Pre-call enforcement
Before the wrapped client sends a request to the LLM, JamJet inspects the tools array in the request. Any tool whose name is matched by a block rule (and not subsequently overridden by allow) is removed from the list. The LLM never sees the tool exists.
This prevents the model from being tempted to call a dangerous tool even if your prompt says not to.
Post-decision enforcement
After the LLM responds, JamJet inspects every tool_call in the response. If a tool_call matches a block rule:
- The span is marked with
policy_blocked: true. JamjetPolicyBlockedis thrown. The error'scauseproperty carries the original tool_call object.
import { JamjetPolicyBlocked } from '@jamjet/cloud'
try {
const response = await openai.chat.completions.create({
model: 'gpt-4o',
messages: [{ role: 'user', content: 'Transfer $10 to Alice.' }],
tools: [/* ... */],
})
} catch (err) {
if (err instanceof JamjetPolicyBlocked) {
console.error('Tool call blocked by policy:', err.cause)
// err.cause is the original tool_call from the LLM response
}
}from jamjet.cloud.errors import JamjetPolicyBlocked
try:
response = client.chat.completions.create(
model='gpt-4o',
messages=[{'role': 'user', 'content': 'Transfer $10 to Alice.'}],
tools=[...],
)
except JamjetPolicyBlocked as err:
print('Tool call blocked by policy:', err.cause)

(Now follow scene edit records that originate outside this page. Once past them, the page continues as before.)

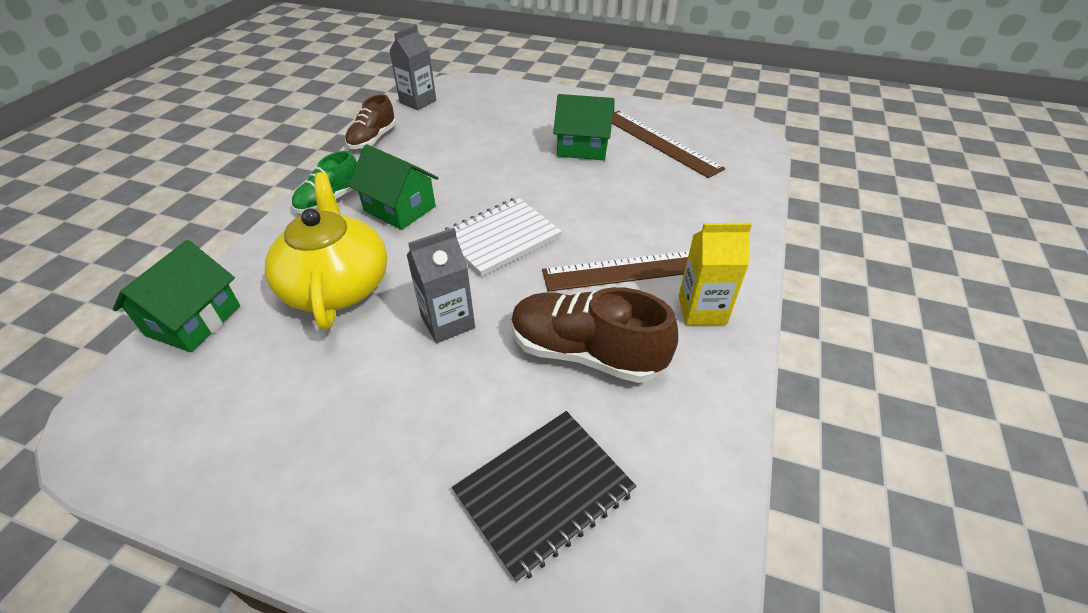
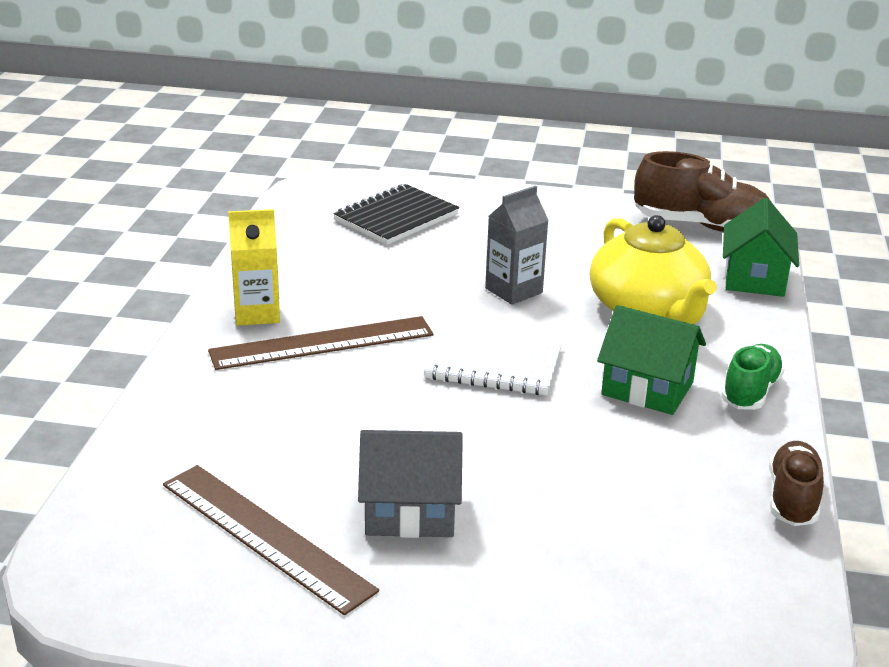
camera: 170 degrees right, 15 degrees down
grey carton [389,25,436,110] -> none
white notebook [441,197,562,277] -> white notebook turned 60 degrees clockwise [424,323,563,395]
brown shoe [511,287,678,383] -> brown shoe moved to [634,151,771,232]
green house [553,94,615,160] -> grey house [358,430,463,538]

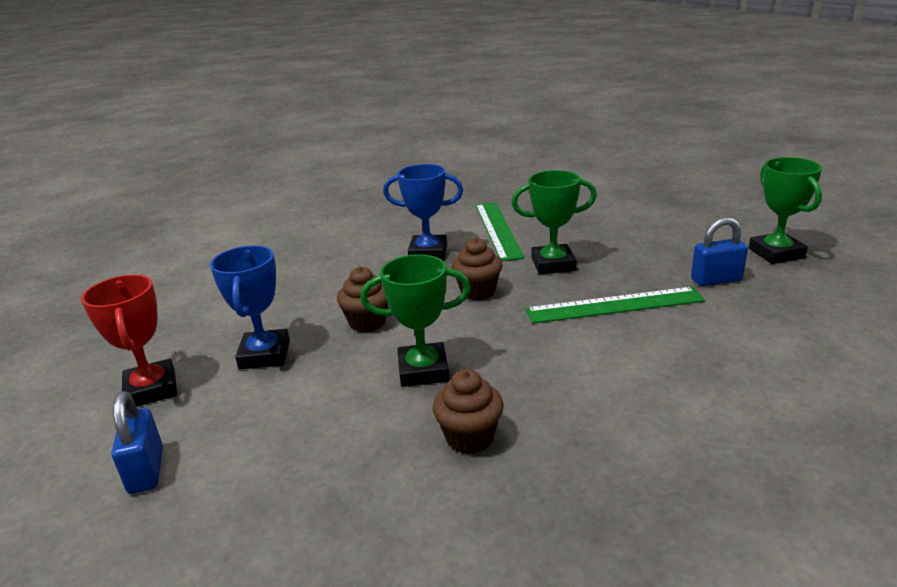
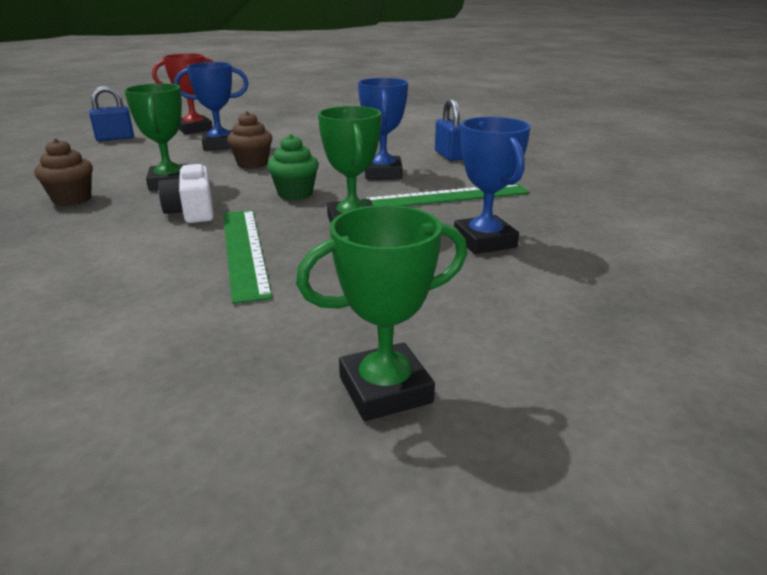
camera: 80 degrees right, 0 degrees up
brown cupcake [451,238,502,300] -> green cupcake [267,134,319,200]
blue padlock [691,217,748,286] -> blue padlock moved to [435,98,463,161]
none -> white camera [158,163,214,223]
none -> blue trophy [454,117,531,254]

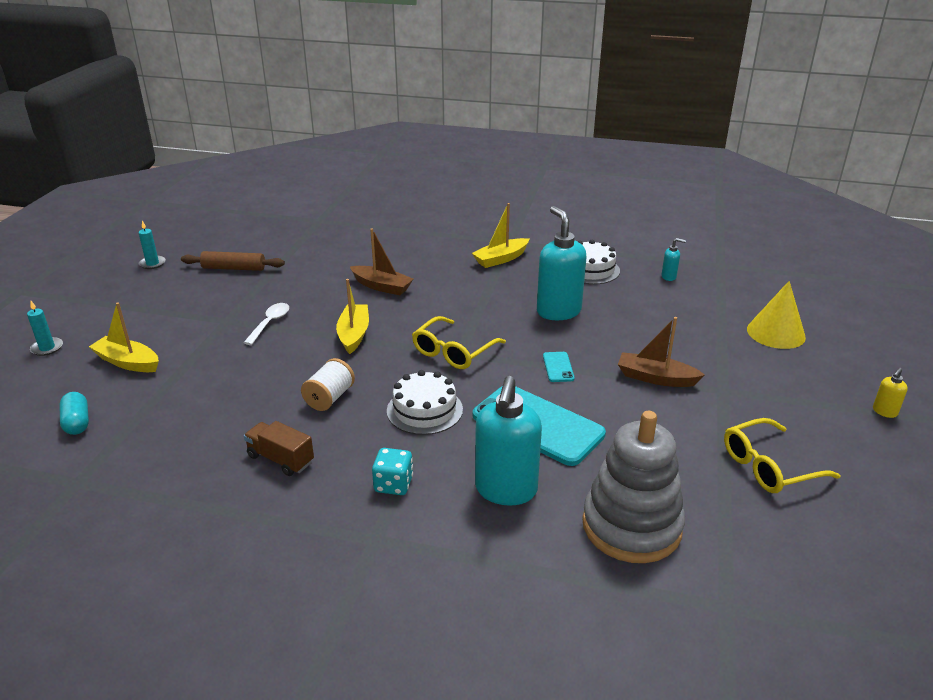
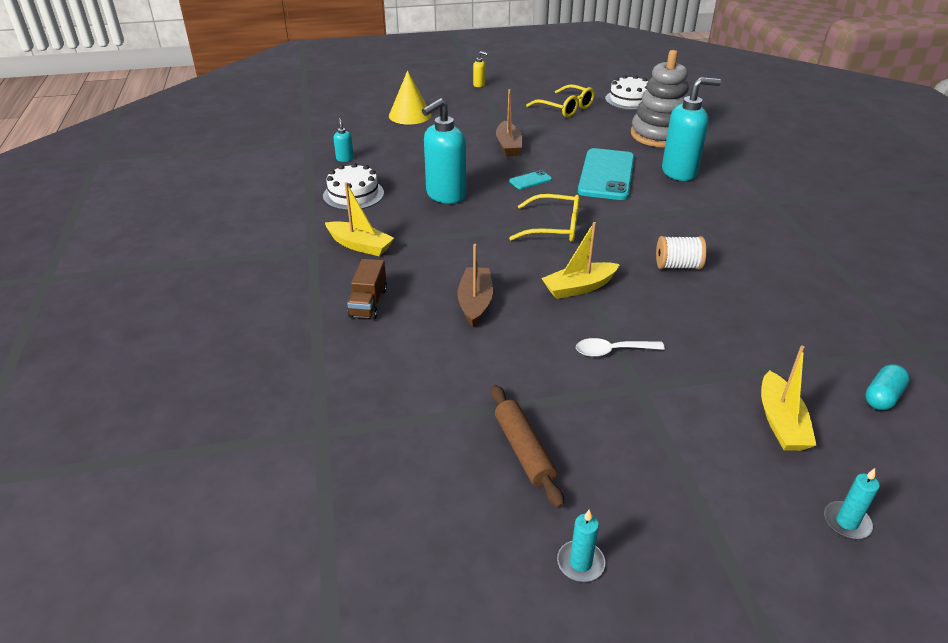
camera: 115 degrees left, 5 degrees up
brown truck [244,421,314,476] -> brown truck moved to [347,259,387,319]
turquoise dice [372,448,413,495] -> none
white cake [387,370,463,435] -> white cake moved to [605,75,648,110]

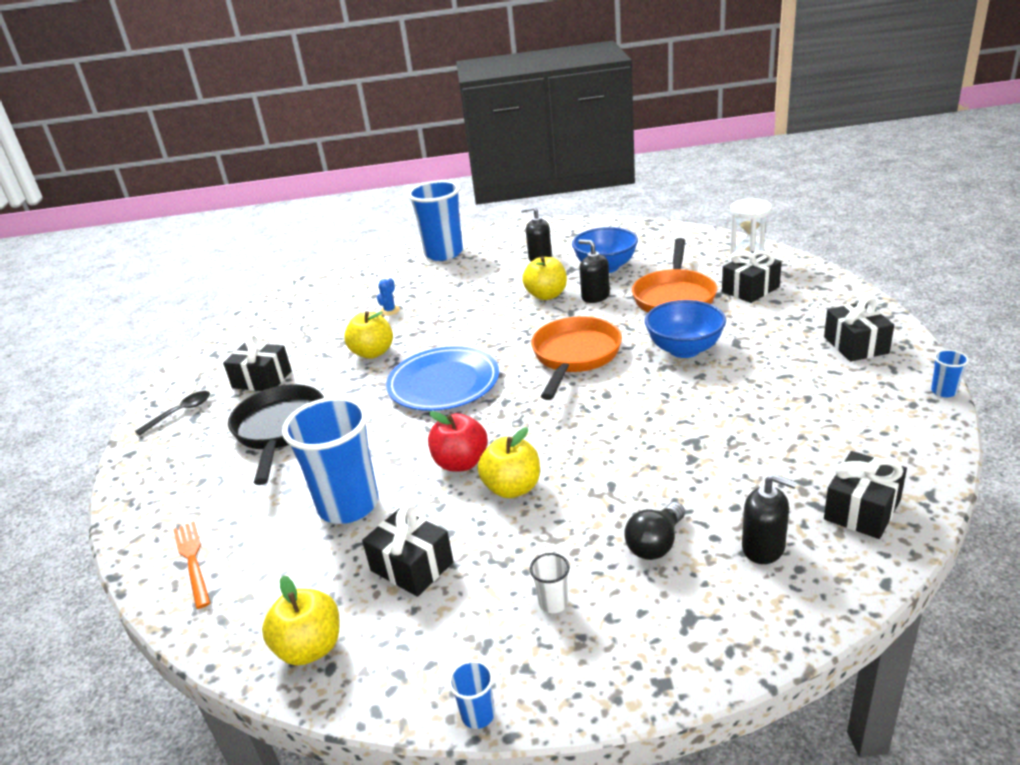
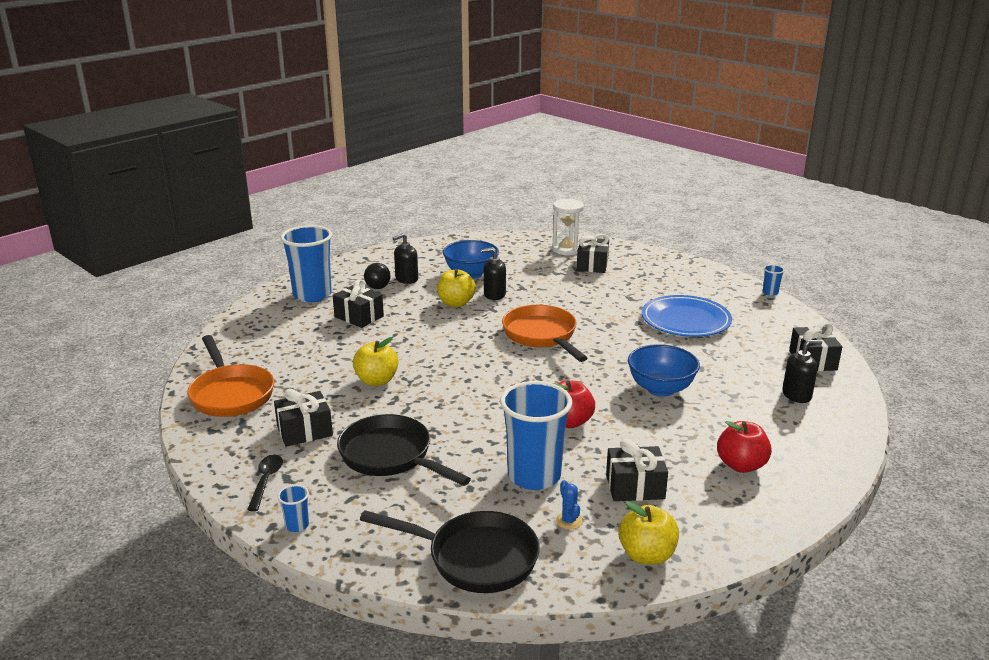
camera: 45 degrees left, 5 degrees down
orange fork [173,521,211,609] -> black pan [360,510,540,593]
blue cactus [377,278,400,316] -> blue cactus moved to [556,480,582,530]
blue plate [386,346,499,411] -> blue plate moved to [642,295,732,337]
blue cup [448,660,495,729] -> blue cup moved to [278,485,309,532]
yellow apple [477,427,540,498] -> none
white cup [530,553,570,613] -> red apple [717,421,772,473]
black light bulb [624,502,685,560] -> black light bulb moved to [364,263,391,289]
orange pan [632,238,717,313] -> orange pan moved to [187,335,274,417]
blue bowl [645,300,726,358] -> blue bowl moved to [628,344,700,397]
black gift [824,297,894,362] -> black gift moved to [333,279,384,328]

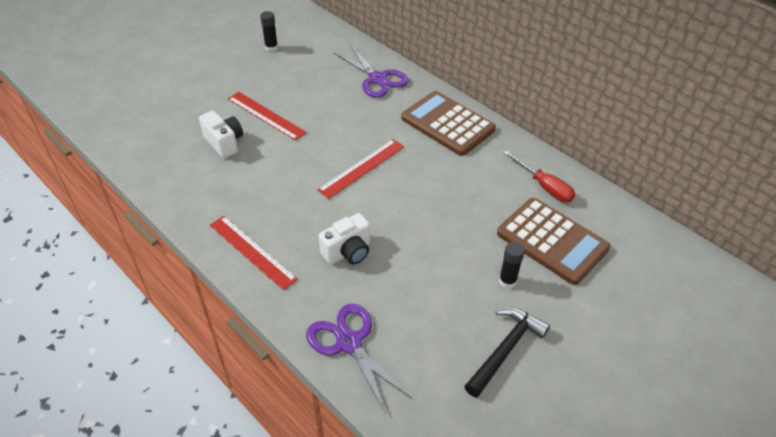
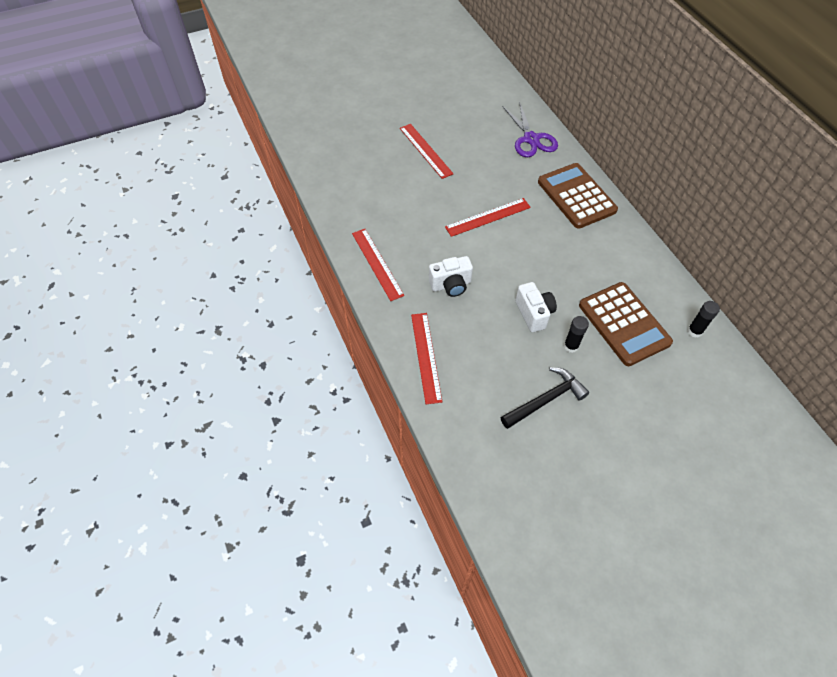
camera: 20 degrees right, 10 degrees up
white camera [199,111,243,158] -> white camera moved to [515,282,557,332]
black glue stick [260,11,278,51] -> black glue stick moved to [687,301,720,338]
purple scissors [306,304,412,414] -> red ruler [411,313,442,404]
red screwdriver [503,150,575,202] -> none

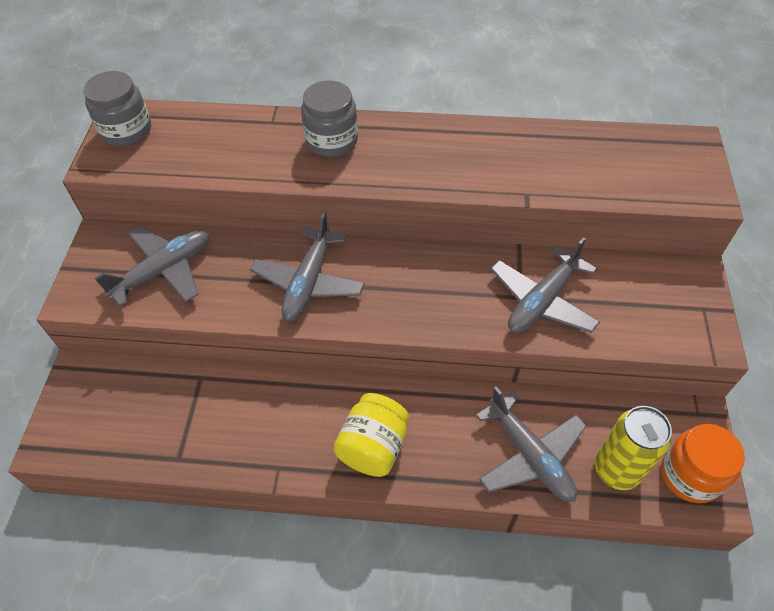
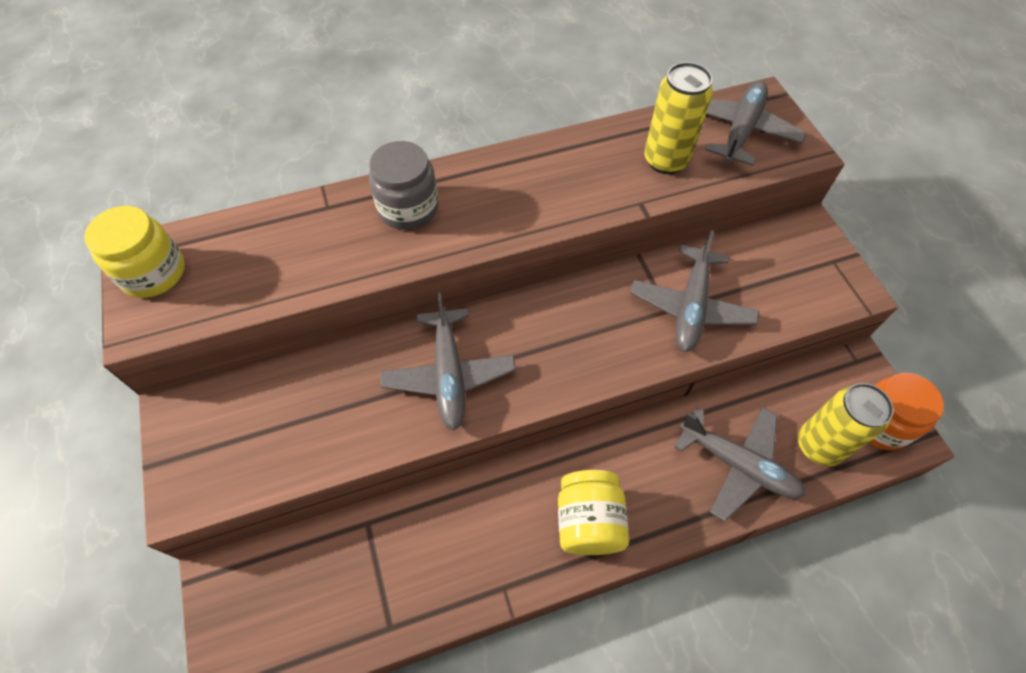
camera: 25 degrees left, 5 degrees up
grey jar [83,71,151,146] -> yellow jar [84,206,185,298]
grey plane [95,226,209,307] -> grey plane moved to [705,81,806,166]
none -> yellow can [644,62,713,174]

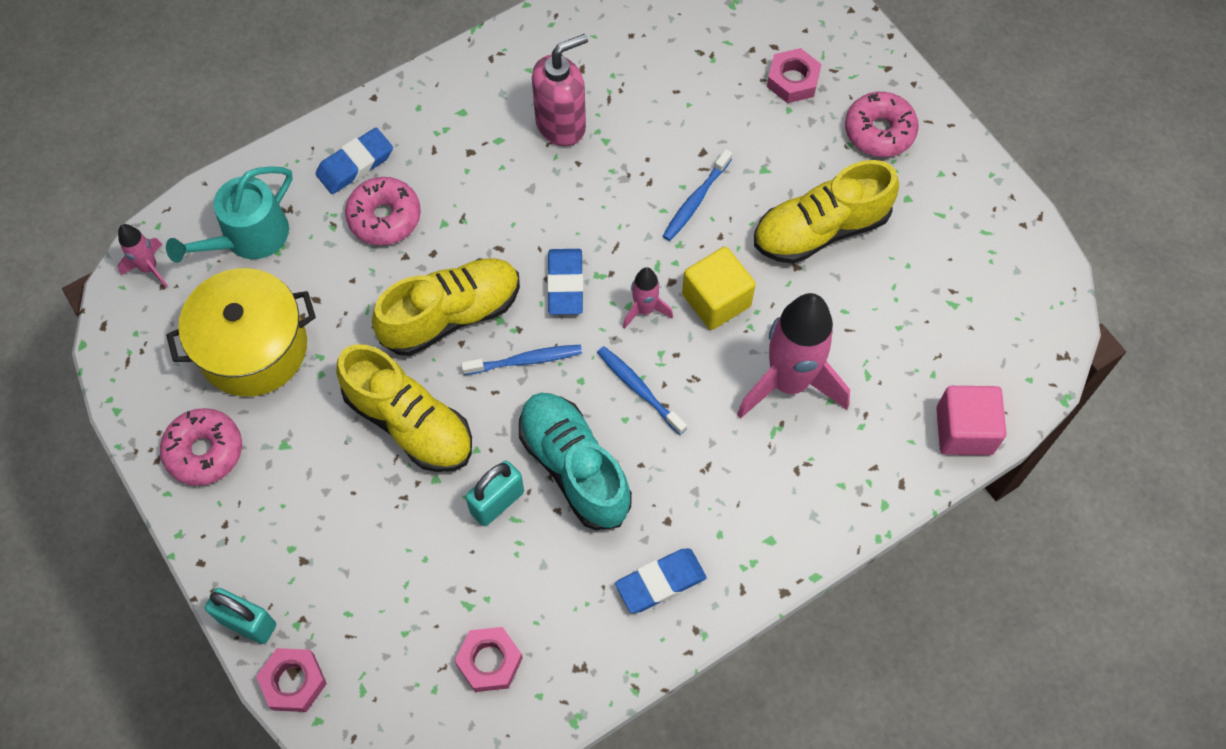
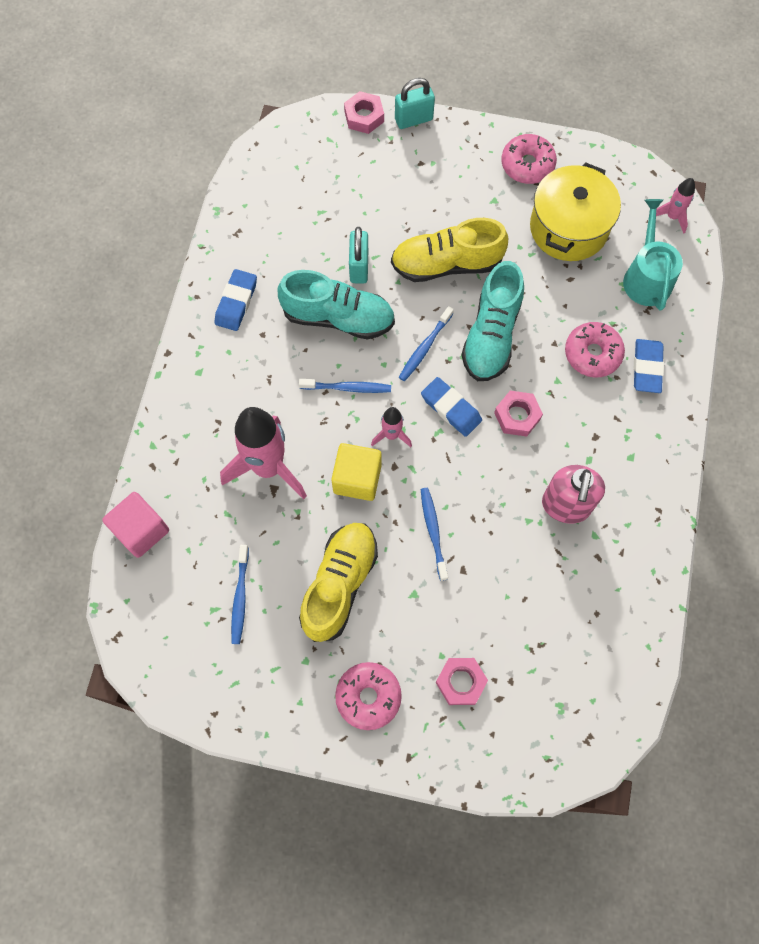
camera: 135 degrees right, 5 degrees up
yellow shoe [372,258,520,356] -> turquoise shoe [462,261,524,381]
pink nut [455,627,523,692] -> pink nut moved to [494,391,543,437]
none -> blue toothbrush [231,545,249,644]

# err.cause is the original tool_call from the LLM responserequire_approval — current limitation
In 0.2.x, require_approval does not gate execution at runtime. Rules registered with this action are recorded in the span and surface in the dashboard as policy_approval_pending span attributes — enabling retrospective review — but tools matched by them pass through to the model unchanged.
Full runtime gating (blocking the call until a human approves in the dashboard) is planned for 0.3.x. If you need immediate enforcement today, use 'block' and implement the approval gate manually via requireApproval.
// Today: block the tool and require approval manually
policy('block', 'send_email')
// Then, in your agent loop, before invoking the tool yourself:
const approvalId = await requireApproval('send_email', {
context: { to: recipient, subject },
})
// Only reaches here if approved. Now call the tool.Streaming enforcement
Policy enforcement in streaming mode (stream: true) is limited on the bare SDK because tool_calls arrive in fragments across chunks. Full streaming enforcement — buffering, reassembly, and post-decision check — is provided by the @jamjet/cloud-vercel middleware.
See Vercel AI SDK integration for how to add jamjetMiddleware() to streamText.
Viewing policy decisions in the dashboard
Every blocked or approval-pending decision is recorded in the span. Open any span in the dashboard to see:
- Which tools were filtered at pre-call
- Which tool_calls were blocked post-decision
- Which rules matched (pattern and action)
For retrospective audit across many spans, use the Audit Trail.